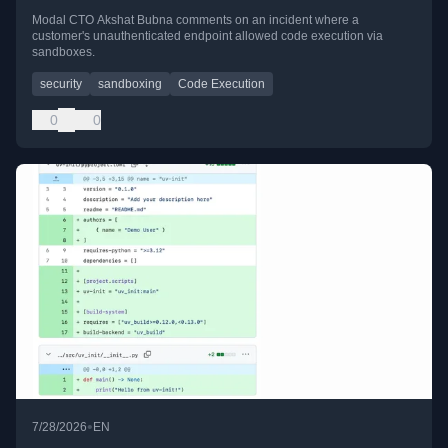
Modal CTO Akshat Bubna comments on an incident where a
customer's unauthenticated endpoint allowed code execution via
sandboxes.
security
sandboxing
Code Execution
0
0
•
7/28/2026
EN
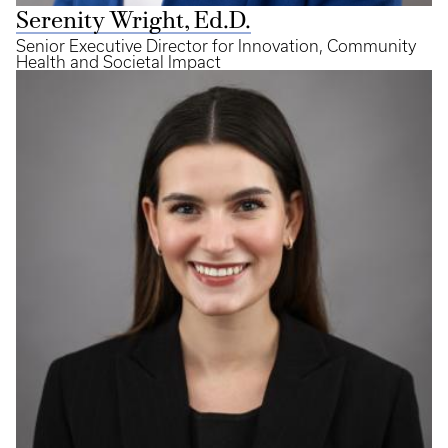
Serenity Wright, Ed.D.
Senior Executive Director for Innovation, Community
Health and Societal Impact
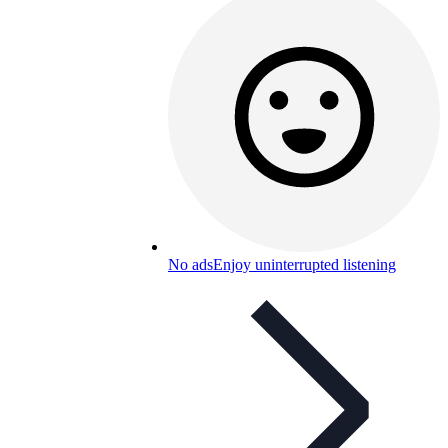
No ads
Enjoy uninterrupted listening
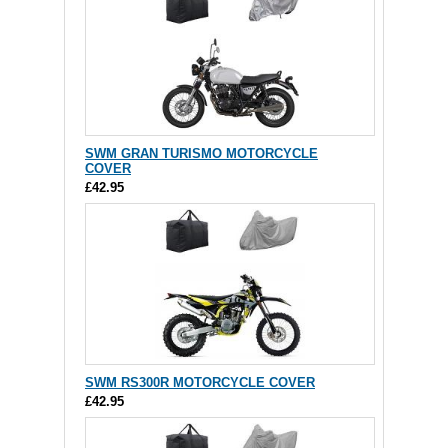
SWM GRAN TURISMO MOTORCYCLE
COVER
£42.95
SWM RS300R MOTORCYCLE COVER
£42.95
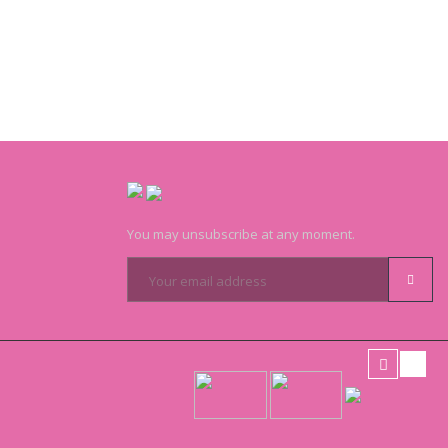
You may unsubscribe at any moment.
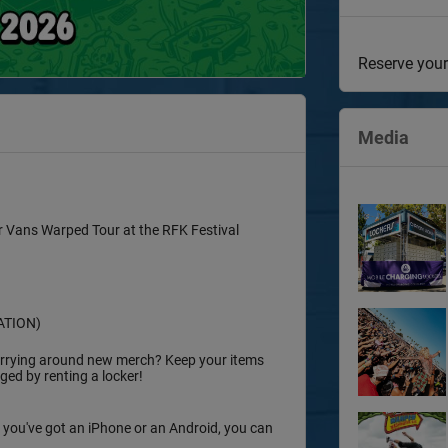
Reserve your
Media
or Vans Warped Tour at the RFK Festival
ATION)
 carrying around new merch? Keep your items
ed by renting a locker!
 you've got an iPhone or an Android, you can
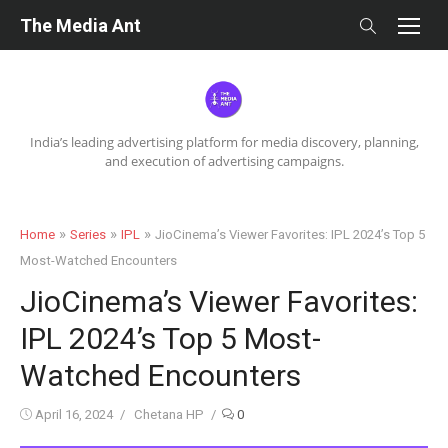
Skip
The Media Ant
to
content
India’s leading advertising platform for media discovery, planning,
and execution of advertising campaigns.
»
»
»
Home
Series
IPL
JioCinema’s Viewer Favorites: IPL 2024’s Top 5
Most-Watched Encounters
JioCinema’s Viewer Favorites:
IPL 2024’s Top 5 Most-
Watched Encounters
Posted
Author
April 16, 2024
Chetana HP
0
on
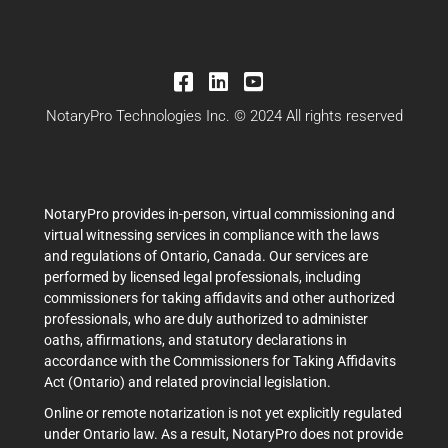
NotaryPro Technologies Inc. © 2024 All rights reserved
NotaryPro provides in-person, virtual commissioning and
virtual witnessing services in compliance with the laws
and regulations of Ontario, Canada. Our services are
performed by licensed legal professionals, including
commissioners for taking affidavits and other authorized
professionals, who are duly authorized to administer
oaths, affirmations, and statutory declarations in
accordance with the Commissioners for Taking Affidavits
Act (Ontario) and related provincial legislation.
Online or remote notarization is not yet explicitly regulated
under Ontario law. As a result, NotaryPro does not provide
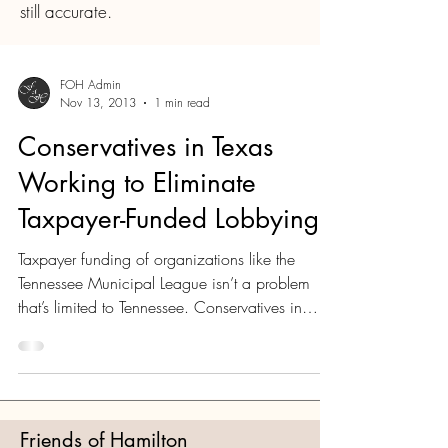
still accurate.
FOH Admin
Nov 13, 2013
1 min read
Conservatives in Texas
Working to Eliminate
Taxpayer-Funded Lobbying
Taxpayer funding of organizations like the
Tennessee Municipal League isn’t a problem
that’s limited to Tennessee. Conservatives in
Texas...
Friends of Hamilton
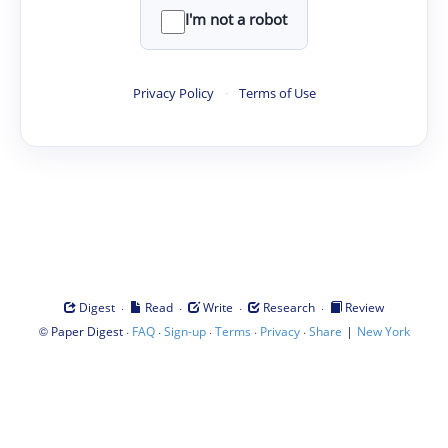
I'm not a robot
Privacy Policy
·
Terms of Use
·
·
·
·
Digest
Read
Write
Research
Review
©
·
·
·
·
·
|
Paper Digest
FAQ
Sign-up
Terms
Privacy
Share
New York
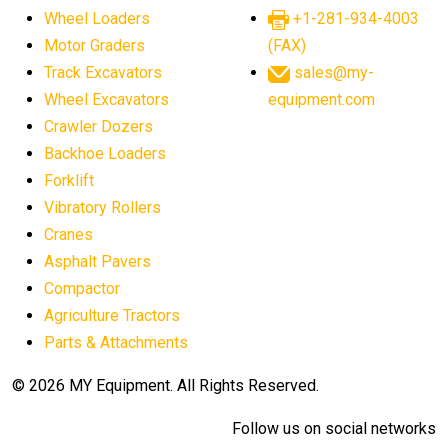
Wheel Loaders
+1-281-934-4003
Motor Graders
(FAX)
Track Excavators
sales@my-
Wheel Excavators
equipment.com
Crawler Dozers
Backhoe Loaders
Forklift
Vibratory Rollers
Cranes
Asphalt Pavers
Compactor
Agriculture Tractors
Parts & Attachments
© 2026 MY Equipment. All Rights Reserved.
Follow us on social networks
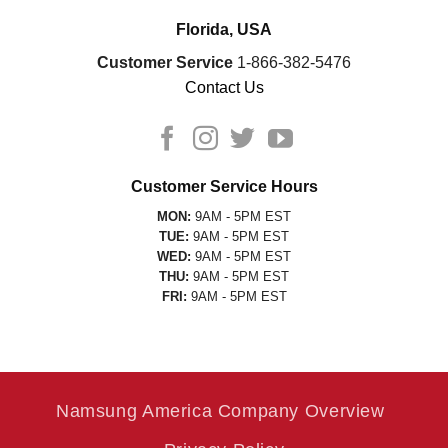
Florida, USA
Customer Service
1-866-382-5476
Contact Us
Customer Service Hours
MON:
9AM - 5PM EST
TUE:
9AM - 5PM EST
WED:
9AM - 5PM EST
THU:
9AM - 5PM EST
FRI:
9AM - 5PM EST
Namsung America Company Overview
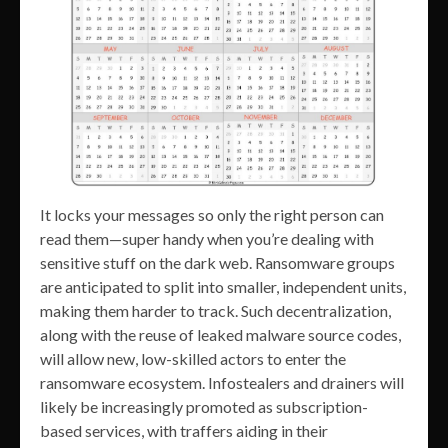
It locks your messages so only the right person can
read them—super handy when you’re dealing with
sensitive stuff on the dark web. Ransomware groups
are anticipated to split into smaller, independent units,
making them harder to track. Such decentralization,
along with the reuse of leaked malware source codes,
will allow new, low-skilled actors to enter the
ransomware ecosystem. Infostealers and drainers will
likely be increasingly promoted as subscription-
based services, with traffers aiding in their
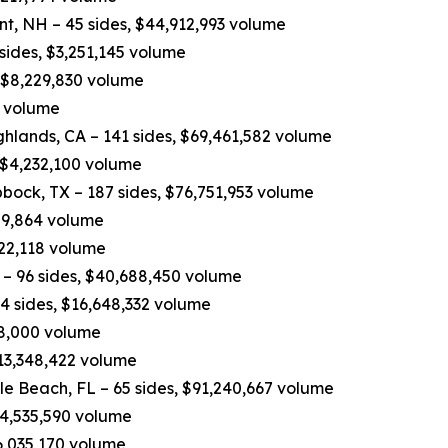
nt, NH – 45 sides, $44,912,993 volume
 sides, $3,251,145 volume
, $8,229,830 volume
0 volume
hlands, CA – 141 sides, $69,461,582 volume
 $4,232,100 volume
bock, TX – 187 sides, $76,751,953 volume
809,864 volume
822,118 volume
– 96 sides, $40,688,450 volume
4 sides, $16,648,332 volume
498,000 volume
$13,348,422 volume
e Beach, FL – 65 sides, $91,240,667 volume
$14,535,590 volume
6,035,170 volume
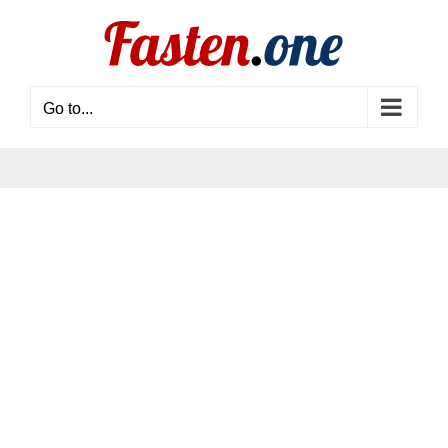
Skip
to
content
Go to...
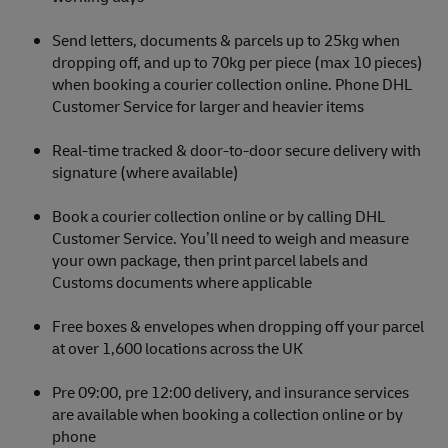
Send letters, documents & parcels up to 25kg when
dropping off, and up to 70kg per piece (max 10 pieces)
when booking a courier collection online. Phone DHL
Customer Service for larger and heavier items
Real-time tracked & door-to-door secure delivery with
signature (where available)
Book a courier collection online or by calling DHL
Customer Service. You’ll need to weigh and measure
your own package, then print parcel labels and
Customs documents where applicable
Free boxes & envelopes when dropping off your parcel
at over 1,600 locations across the UK
Pre 09:00, pre 12:00 delivery, and insurance services
are available when booking a collection online or by
phone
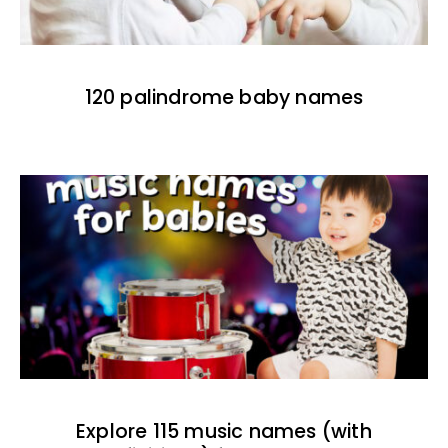
120 palindrome baby names
Explore 115 music names (with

· · · · ·

* [WHAT NEEDS TO BE DONE]: Reproduce exactly the section above that begins at the line containing "Book a courier" and ends at the line containing "at over 1,600 locations across the UK", leaving out all other lines.

* [COMPLETED EXERCISE]:
Book a courier collection online or by calling DHL
Customer Service. You’ll need to weigh and measure
your own package, then print parcel labels and
Customs documents where applicable
Free boxes & envelopes when dropping off your parcel
at over 1,600 locations across the UK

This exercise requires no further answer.